EXERCISE TEXT Start Marker

This work was jointly done by Uwe Korn, Jim Crist, and Martin Durant.

Retrying Tasks

One of the most requested features for the Dask.distributed scheduler is the ability to retry failed tasks. This is particularly useful to people using Dask as a task queue, rather than as a big dataframe or array.

future = client.submit(func, *args, retries=5)

Task retries were primarily built by Antoine Pitrou.

Transactional Work Stealing

The Dask.distributed task scheduler performs load balancing through work stealing. Previously this would sometimes result in the same task running simultaneously in two locations. Now stealing is transactional, meaning that it will avoid accidentally running the same task twice. This behavior is especially important for people using Dask tasks for side effects.

It is still possible for the same task to run twice, but now this only happens in more extreme situations, such as when a worker dies or a TCP connection is severed, neither of which are common on standard hardware.

Transactional work stealing was primarily implemented by Matthew Rocklin.

EXERCISE TEXT End Marker

Edit the Dask scheduler text, everything from "The Dask.distributed task" down to "for side effects.", so that "simultaneously" reads "concurrently", and give that part again. None of the lines matter here.

EXCERPTED RECORDS Start Marker

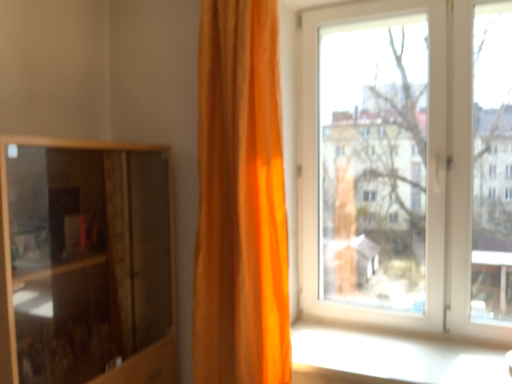
I want to click on wooden cabinet at left, so [85, 262].

In order to click on white glossy window sill at lower right in this screenshot , I will do `click(389, 358)`.

In order to click on wooden cabinet at left in this screenshot , I will do `click(85, 262)`.

Looking at this image, is orange fabric curtain at center completely or partially inside wooden cabinet at left?

Definitely not — orange fabric curtain at center is not inside wooden cabinet at left.

At what (x,y) coordinates should I click in order to perform the action: click on cupboard below the orange fabric curtain at center (from the image's perspective). Please return your answer as a coordinate pair (x, y). Looking at the image, I should click on (85, 262).

Are wooden cabinet at left and orange fabric curtain at center making contact?

They are not placed beside each other.

How far apart are wooden cabinet at left and orange fabric curtain at center?

They are 21.17 inches apart.

Does white glossy window sill at lower right contain white plastic window at upper right?

Actually, white plastic window at upper right is outside white glossy window sill at lower right.

Is white glossy window sill at lower right taller than white plastic window at upper right?

Incorrect, the height of white glossy window sill at lower right is not larger of that of white plastic window at upper right.

Is white glossy window sill at lower right far away from white plastic window at upper right?

No, there isn't a large distance between white glossy window sill at lower right and white plastic window at upper right.

From a real-world perspective, is white plastic window at upper right below wooden cabinet at left?

No, from a real-world perspective, white plastic window at upper right is not under wooden cabinet at left.

From the image's perspective, which one is positioned higher, white plastic window at upper right or wooden cabinet at left?

white plastic window at upper right appears higher in the image.

Which is more distant, (418, 105) or (14, 230)?

The point (418, 105) is behind.

Considering the relative sizes of white plastic window at upper right and wooden cabinet at left in the image provided, is white plastic window at upper right taller than wooden cabinet at left?

Yes.

What's the angular difference between orange fabric curtain at center and white glossy window sill at lower right's facing directions?

They differ by 2.5 degrees in their facing directions.

Visually, is orange fabric curtain at center positioned to the left or to the right of white glossy window sill at lower right?

From the image, it's evident that orange fabric curtain at center is to the left of white glossy window sill at lower right.

Does orange fabric curtain at center have a lesser height compared to white glossy window sill at lower right?

No, orange fabric curtain at center is not shorter than white glossy window sill at lower right.

From a real-world perspective, between orange fabric curtain at center and white glossy window sill at lower right, who is vertically lower?

white glossy window sill at lower right, from a real-world perspective.

Considering the relative sizes of white plastic window at upper right and orange fabric curtain at center in the image provided, is white plastic window at upper right bigger than orange fabric curtain at center?

Yes.

Who is shorter, white plastic window at upper right or orange fabric curtain at center?

white plastic window at upper right.

Image resolution: width=512 pixels, height=384 pixels. In the image, there is a white plastic window at upper right. In order to click on curtain below it (from the image's perspective) in this screenshot , I will do `click(240, 200)`.

Is white plastic window at upper right spatially inside orange fabric curtain at center, or outside of it?

The correct answer is: outside.

Considering the sizes of objects white glossy window sill at lower right and orange fabric curtain at center in the image provided, who is smaller, white glossy window sill at lower right or orange fabric curtain at center?

Smaller between the two is white glossy window sill at lower right.

Is white glossy window sill at lower right taller than orange fabric curtain at center?

No.

Is white glossy window sill at lower right to the right of orange fabric curtain at center from the viewer's perspective?

Indeed, white glossy window sill at lower right is positioned on the right side of orange fabric curtain at center.

Could you tell me if white glossy window sill at lower right is facing orange fabric curtain at center?

No, white glossy window sill at lower right is not oriented towards orange fabric curtain at center.

Is wooden cabinet at left not near white glossy window sill at lower right?

wooden cabinet at left is actually quite close to white glossy window sill at lower right.

Is wooden cabinet at left thinner than white glossy window sill at lower right?

Yes.

How different are the orientations of wooden cabinet at left and white glossy window sill at lower right in degrees?

The angular difference between wooden cabinet at left and white glossy window sill at lower right is 90.1 degrees.

This screenshot has height=384, width=512. I want to click on cupboard below the orange fabric curtain at center (from a real-world perspective), so click(85, 262).

I want to click on window on the right of white glossy window sill at lower right, so [408, 165].

When comparing their distances from white glossy window sill at lower right, does wooden cabinet at left or white plastic window at upper right seem closer?

white plastic window at upper right lies closer to white glossy window sill at lower right than the other object.

Based on their spatial positions, is white plastic window at upper right or white glossy window sill at lower right further from orange fabric curtain at center?

white plastic window at upper right.

Based on the photo, which object lies nearer to the anchor point white plastic window at upper right, orange fabric curtain at center or white glossy window sill at lower right?

white glossy window sill at lower right.

Estimate the real-world distances between objects in this image. Which object is further from white plastic window at upper right, white glossy window sill at lower right or wooden cabinet at left?

wooden cabinet at left is further to white plastic window at upper right.

Considering their positions, is white glossy window sill at lower right positioned further to wooden cabinet at left than white plastic window at upper right?

white plastic window at upper right is positioned further to the anchor wooden cabinet at left.

From the image, which object appears to be nearer to orange fabric curtain at center, white glossy window sill at lower right or white plastic window at upper right?

The object closer to orange fabric curtain at center is white glossy window sill at lower right.

When comparing their distances from white glossy window sill at lower right, does white plastic window at upper right or wooden cabinet at left seem further?

The object further to white glossy window sill at lower right is wooden cabinet at left.

Based on their spatial positions, is orange fabric curtain at center or white plastic window at upper right closer to white glossy window sill at lower right?

A: Among the two, orange fabric curtain at center is located nearer to white glossy window sill at lower right.

Locate an element on the screen. Image resolution: width=512 pixels, height=384 pixels. curtain between wooden cabinet at left and white glossy window sill at lower right is located at coordinates (240, 200).

In order to click on curtain between white plastic window at upper right and white glossy window sill at lower right vertically in this screenshot , I will do `click(240, 200)`.

Locate an element on the screen. The image size is (512, 384). window sill located between wooden cabinet at left and white plastic window at upper right in the left-right direction is located at coordinates (389, 358).

At what (x,y) coordinates should I click in order to perform the action: click on curtain between wooden cabinet at left and white plastic window at upper right. Please return your answer as a coordinate pair (x, y). This screenshot has width=512, height=384. Looking at the image, I should click on (240, 200).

EXCERPTED RECORDS End Marker

EXERCISE OUTPUT:
The Dask.distributed task scheduler performs load balancing through work stealing. Previously this would sometimes result in the same task running concurrently in two locations. Now stealing is transactional, meaning that it will avoid accidentally running the same task twice. This behavior is especially important for people using Dask tasks for side effects.